In a statement, SC said it had established fintech bridges with the Hong Kong Securities and Futures Commission (SFC), the Dubai Financial Services Authority (DFSA) and the Monetary Authority of Singapore (MAS).
This follows the first agreement signed between SC and the Australian Securities and Investments Commission (ASIC) in June 2017.
The regulator said these fintech bridges would facilitate greater information sharing on emerging trends and regulatory developments. It will also facilitate referrals of innovative businesses seeking to operate in each other’s jurisdictions and the exploration of potential joint innovation projects.

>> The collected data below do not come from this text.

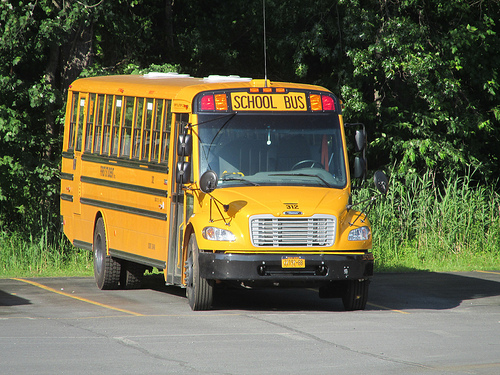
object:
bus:
[58, 70, 374, 312]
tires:
[92, 217, 121, 290]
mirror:
[175, 160, 194, 184]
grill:
[247, 214, 338, 247]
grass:
[3, 157, 499, 277]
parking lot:
[4, 269, 499, 375]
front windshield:
[197, 116, 347, 184]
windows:
[156, 97, 174, 168]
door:
[168, 113, 190, 285]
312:
[285, 202, 299, 210]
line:
[9, 275, 146, 315]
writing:
[99, 163, 115, 179]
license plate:
[279, 257, 309, 270]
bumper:
[202, 254, 369, 284]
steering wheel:
[291, 158, 322, 173]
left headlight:
[348, 225, 371, 243]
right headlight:
[203, 225, 240, 243]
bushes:
[3, 2, 499, 232]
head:
[187, 83, 377, 282]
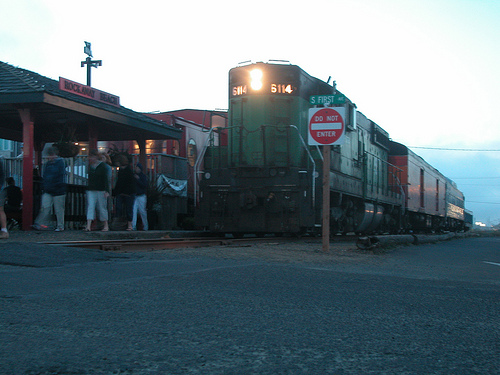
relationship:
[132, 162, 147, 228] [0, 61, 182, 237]
person in station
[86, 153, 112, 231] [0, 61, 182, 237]
person in station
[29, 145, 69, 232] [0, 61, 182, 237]
people in station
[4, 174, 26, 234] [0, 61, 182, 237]
person in station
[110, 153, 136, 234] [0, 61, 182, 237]
person in station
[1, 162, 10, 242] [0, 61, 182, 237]
person in station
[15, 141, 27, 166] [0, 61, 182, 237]
person in station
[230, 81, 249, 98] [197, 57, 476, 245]
number on train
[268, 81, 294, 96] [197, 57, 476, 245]
number on train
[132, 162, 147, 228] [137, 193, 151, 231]
person has leg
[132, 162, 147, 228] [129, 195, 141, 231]
person has leg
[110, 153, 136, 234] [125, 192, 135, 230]
person has leg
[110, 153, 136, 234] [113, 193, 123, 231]
person has leg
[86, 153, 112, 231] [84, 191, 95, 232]
person has a leg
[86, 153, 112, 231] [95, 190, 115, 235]
person has a leg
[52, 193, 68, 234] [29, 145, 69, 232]
leg of a people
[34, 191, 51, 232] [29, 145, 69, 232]
leg of a people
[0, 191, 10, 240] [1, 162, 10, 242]
leg of person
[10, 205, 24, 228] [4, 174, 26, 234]
leg of person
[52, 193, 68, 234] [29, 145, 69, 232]
leg of people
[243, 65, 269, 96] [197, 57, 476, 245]
light on train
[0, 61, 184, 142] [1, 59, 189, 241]
roof of house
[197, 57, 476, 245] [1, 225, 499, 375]
train on road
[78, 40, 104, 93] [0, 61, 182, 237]
wind vale on top of station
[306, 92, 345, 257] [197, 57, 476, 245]
street sign next to train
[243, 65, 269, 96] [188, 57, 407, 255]
light on car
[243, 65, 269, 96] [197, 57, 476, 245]
light on front of train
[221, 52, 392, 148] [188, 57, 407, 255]
top of car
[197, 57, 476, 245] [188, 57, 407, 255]
train has car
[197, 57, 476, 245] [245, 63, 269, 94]
train has lights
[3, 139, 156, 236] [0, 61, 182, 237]
people at station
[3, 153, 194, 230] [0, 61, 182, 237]
fence at station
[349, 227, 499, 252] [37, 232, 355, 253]
logs along tracks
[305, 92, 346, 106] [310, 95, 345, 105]
sign for s first st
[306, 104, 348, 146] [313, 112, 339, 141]
sign says do not enter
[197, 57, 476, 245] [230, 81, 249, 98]
train has number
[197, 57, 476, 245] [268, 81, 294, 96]
train has number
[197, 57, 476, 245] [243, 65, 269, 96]
train has light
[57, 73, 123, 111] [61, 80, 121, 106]
sign for rockaway beach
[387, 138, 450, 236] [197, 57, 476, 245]
car on train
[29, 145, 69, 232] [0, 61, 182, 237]
people at station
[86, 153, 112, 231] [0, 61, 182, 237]
person at station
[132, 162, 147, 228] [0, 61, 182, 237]
person at station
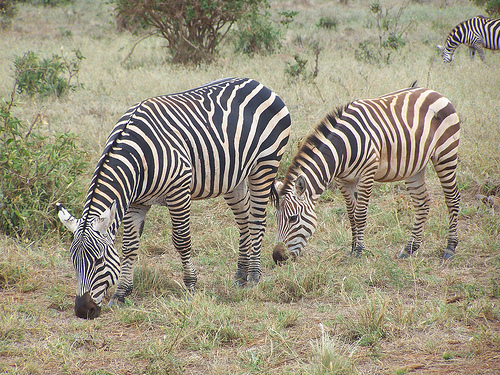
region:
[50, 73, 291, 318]
a zebra graising in a field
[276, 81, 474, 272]
young zebra eating grass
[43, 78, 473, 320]
two animals standing in a field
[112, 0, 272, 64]
a small bush in a prarie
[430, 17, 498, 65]
a distant zebra obscured by grass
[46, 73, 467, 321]
two mammals in a savannah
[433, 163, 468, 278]
leg of a zebra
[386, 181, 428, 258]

These efforts will help shape the regulatory approach and encourage the growth of digital finance within the country.
“The fintech bridges with major markets in the Asia-Pacific and the Middle East form part of the SC’s digital strategy, and build on the already well-established relationships that the SC has with these regulators.
“Such efforts will promote innovation within capital markets, and enhance the cross-pollination of digital finance concepts which will benefit financial services institutions, startups and investors alike,” SC Chairman Tan Sri Ranjit Ajit Singh said in the statement.
He added that these cooperation agreements would also shape facilitative and up-to-date regulations that would strengthen Malaysia’s market for fintech and digital innovation in capital markets.